CONFERENCE TRACK DETAILS
Lean product development and innovation
Lean and Innovation have both been touted as transformational strategies
that are essential to long term survival of organizations. Lean Product
Development brings the two constructs together to gain competitive
advantage. The traditional academic and practitioner literature still
remains partitioned into the two streams of lean transformation and
innovation. The classical lean transformation ideas stem from three books:
Machine that Changed the World, Lean Thinking, and Lean Enterprise Value.
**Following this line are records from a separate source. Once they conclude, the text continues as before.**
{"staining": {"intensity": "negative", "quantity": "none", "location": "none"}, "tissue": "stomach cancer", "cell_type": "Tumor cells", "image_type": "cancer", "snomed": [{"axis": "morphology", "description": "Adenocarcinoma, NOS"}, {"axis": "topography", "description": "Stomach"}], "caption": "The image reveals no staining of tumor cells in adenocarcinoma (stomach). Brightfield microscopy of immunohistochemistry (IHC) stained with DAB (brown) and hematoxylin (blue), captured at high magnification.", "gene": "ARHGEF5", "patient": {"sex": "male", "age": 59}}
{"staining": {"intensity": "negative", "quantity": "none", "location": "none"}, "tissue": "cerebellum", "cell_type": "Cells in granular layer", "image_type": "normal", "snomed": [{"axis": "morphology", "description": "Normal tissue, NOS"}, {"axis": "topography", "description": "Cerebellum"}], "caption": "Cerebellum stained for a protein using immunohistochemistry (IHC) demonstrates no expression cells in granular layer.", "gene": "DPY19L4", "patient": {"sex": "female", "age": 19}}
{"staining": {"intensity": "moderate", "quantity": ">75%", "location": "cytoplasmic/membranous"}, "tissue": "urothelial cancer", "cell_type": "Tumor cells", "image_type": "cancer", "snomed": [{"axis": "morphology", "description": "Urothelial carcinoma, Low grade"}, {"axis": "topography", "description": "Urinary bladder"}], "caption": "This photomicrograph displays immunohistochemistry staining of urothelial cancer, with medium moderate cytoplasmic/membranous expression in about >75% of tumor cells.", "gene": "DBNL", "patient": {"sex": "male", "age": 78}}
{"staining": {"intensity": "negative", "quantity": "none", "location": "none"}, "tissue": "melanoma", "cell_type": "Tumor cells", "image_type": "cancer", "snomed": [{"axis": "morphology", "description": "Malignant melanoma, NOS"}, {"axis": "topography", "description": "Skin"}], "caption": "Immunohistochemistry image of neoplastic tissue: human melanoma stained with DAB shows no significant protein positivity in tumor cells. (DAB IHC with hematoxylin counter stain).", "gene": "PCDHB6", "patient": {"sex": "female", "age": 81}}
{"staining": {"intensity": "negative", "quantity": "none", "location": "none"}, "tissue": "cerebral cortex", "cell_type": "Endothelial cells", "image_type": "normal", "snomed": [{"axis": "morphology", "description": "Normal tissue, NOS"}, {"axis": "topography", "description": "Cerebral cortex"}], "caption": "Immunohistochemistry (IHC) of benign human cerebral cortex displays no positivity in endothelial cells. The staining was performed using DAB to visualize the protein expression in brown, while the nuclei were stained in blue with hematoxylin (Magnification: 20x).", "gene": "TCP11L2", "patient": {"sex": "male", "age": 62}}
This has evolved from being product/customer focused to being truly
multi-stakeholder, and enterprise value centric. This evolution provides an
opportunity to understand and critically assess the coupling between lean
enterprise thinking and innovation. The four factors that Van de Ven
identified in 1986 as being key to successful innovation, namely, the human
problem of managing attention, the process problem of managing good ideas
into good currency, the structural problem of managing part-whole
relationships, and the strategic problem of institutional leadership, remain
relevant today. In this track, we will focus on the application of lean
enterprise ideas and principles to the innovation process. The areas covered
will include idea generation, new product/service development, sustainment,
and retirement.

Scaling agile to lean
Many software teams adopt agile without any significant challenges or
problems presenting themselves. However, scaling agile to large development
groups, and even further beyond the team to the organizational level pose
very significant difficulties. It is difficult to know how to tackle large
development groups, to enable agility at the portfolio level, to enable
large scale distributed software development, or to make software
development an efficient part of the larger Product and System Development
process? In this track we aim to document some of these key challenges and
consequences as well as present studies and findings from industry and
academia on how to tackle these key challenges.

Beyond Budgeting
Beyond Budgeting is a "grass-root" movement of companies that are leaving
traditional management practices, including budgeting, for more flexible and
dynamic management processes built on a positive view on people. The Lean &
Agile principles have much in common with Beyond Budgeting. Lean & Agile
challenge traditional beliefs about how best to run business support
projects, while Beyond Budgeting challenges traditional thinking about how
to best run organisations. Both arrive at very similar conclusions. Complex
knowledge organizations operating in uncertain and dynamic environments need
agile and flexible processes, supporting fast and value driven decisions.
The Beyond Budgeting movement believes that organizations only will realize
the full potential from Lean & Agile when this becomes the way we run our
business and organization, and not just in our projects.